一清秀俊逸的小小少年安靜地坐在她身側,手中牽著兩條紅線,擺弄著最簡單的陣法。

“付雲,君奕!”君襲帝君出聲喚道。

“父君!”

“夫君!”

兩道身影齊齊朝他撲去,君襲帝君擡手,越過跑在最前面的小小少年抱住朝他撲來的女子。

她身子的溫度隔著薄薄的衣料傳來,千年萬年的相思在這一刻化去,將他的心填得滿滿當當。

“付雲!”君襲帝君柔聲喚道,抱著她的手不斷收緊,恨不得將她揉進骨血裏。

“帝君!”付雲將臉埋入他的胸口,聽著他平穩的心跳,只覺整個世界都安靜了。

無論何時,只要他在身旁,她總是能靜下心來。

“爹!”小君奕撲了個空,邁著小碎步靠了過來,委屈巴巴地扯了扯男子的衣角。

君襲帝君深吸了幾口氣,這才將心中雜念壓下,半彎下身子將兒子抱起,柔聲道:“君奕都長這麽大了。”

“方才君奕明明跑得比娘快。”小君奕摟著男子的脖子,表情好不委屈。

“說明你比你娘厲害啊,爹自然要安慰她。”君襲帝君言罷,伸手將付雲攬過。

“爹騙人,娘修為明明比我高。”小君奕撇撇嘴,小聲嘟囔道:“果然被九離叔叔料中了。”

“你九離叔叔料了什麽?”聞言,君襲帝君來了興趣。

“九離叔叔說了,如果我和娘同時朝爹撲去,爹瞧都不會瞧我一眼。”末了,他趴在男子肩上,軟聲道:“爹爹重色輕子。”

“呵,別聽你九離叔叔胡說。”君襲帝君揉著他細軟的發,好笑道。

“那君奕晚上要和爹一起睡。”君奕雙手死死扒住男子的脖頸,星眸中溢滿華彩:“君奕有好多話想跟爹講。”

“好!”君襲帝君含笑應道。

“那我呢?”付雲拿眼瞪他,恰在此時小君奕擡起頭來,側目就見娘親面上帶著溫柔笑意。

“娘自己睡。

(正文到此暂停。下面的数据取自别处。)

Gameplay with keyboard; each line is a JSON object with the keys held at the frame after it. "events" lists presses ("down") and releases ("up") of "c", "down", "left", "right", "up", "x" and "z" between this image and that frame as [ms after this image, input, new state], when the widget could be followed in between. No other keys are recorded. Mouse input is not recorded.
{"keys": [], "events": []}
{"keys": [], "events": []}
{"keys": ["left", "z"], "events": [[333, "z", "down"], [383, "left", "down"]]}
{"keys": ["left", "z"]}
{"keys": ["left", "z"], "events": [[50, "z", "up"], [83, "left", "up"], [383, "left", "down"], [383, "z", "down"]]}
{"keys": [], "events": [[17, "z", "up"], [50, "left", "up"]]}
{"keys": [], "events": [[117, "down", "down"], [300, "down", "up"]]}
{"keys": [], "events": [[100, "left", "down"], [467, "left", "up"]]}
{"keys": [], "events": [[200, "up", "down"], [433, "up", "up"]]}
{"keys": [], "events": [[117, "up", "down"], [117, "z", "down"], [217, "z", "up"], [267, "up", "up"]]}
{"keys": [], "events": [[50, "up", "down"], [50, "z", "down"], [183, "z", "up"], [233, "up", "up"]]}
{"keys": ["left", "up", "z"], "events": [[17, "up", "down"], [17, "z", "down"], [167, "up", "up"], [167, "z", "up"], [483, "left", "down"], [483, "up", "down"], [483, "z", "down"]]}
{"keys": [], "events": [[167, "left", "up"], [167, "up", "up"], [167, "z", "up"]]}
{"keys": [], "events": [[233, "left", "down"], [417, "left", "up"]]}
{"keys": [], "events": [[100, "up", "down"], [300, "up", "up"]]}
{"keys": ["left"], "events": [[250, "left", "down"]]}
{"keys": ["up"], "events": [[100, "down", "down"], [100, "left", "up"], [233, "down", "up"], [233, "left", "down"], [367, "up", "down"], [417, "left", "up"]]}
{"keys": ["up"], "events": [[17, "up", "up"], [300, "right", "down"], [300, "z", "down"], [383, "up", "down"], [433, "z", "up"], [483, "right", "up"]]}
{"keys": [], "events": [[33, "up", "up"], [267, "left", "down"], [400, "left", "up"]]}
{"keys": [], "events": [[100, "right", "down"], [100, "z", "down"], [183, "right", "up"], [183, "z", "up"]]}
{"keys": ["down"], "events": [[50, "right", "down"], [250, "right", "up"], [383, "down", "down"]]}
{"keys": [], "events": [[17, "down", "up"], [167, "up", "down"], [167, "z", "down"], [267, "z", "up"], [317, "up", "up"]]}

”小君奕糯糯道。

“你娘跟我們一起睡。”君襲帝君出聲糾正他的說法。

“可娘說了,她只跟爹一起睡,不跟君奕睡。”小君奕控訴道。

聞言,君襲帝君眸中溢出笑來,他拿眼朝付雲看去,對方撇過臉去瞧茫茫雪原,避開了他的目光。

“恩,那爹睡中間。”君襲帝君說著,摟著女子的手稍稍用力,將她攬了回來。

身子半倚在他身上,付雲面頰微微泛紅,眼角餘光落在有說有笑的父子二人身上,她唇角不自覺地勾起。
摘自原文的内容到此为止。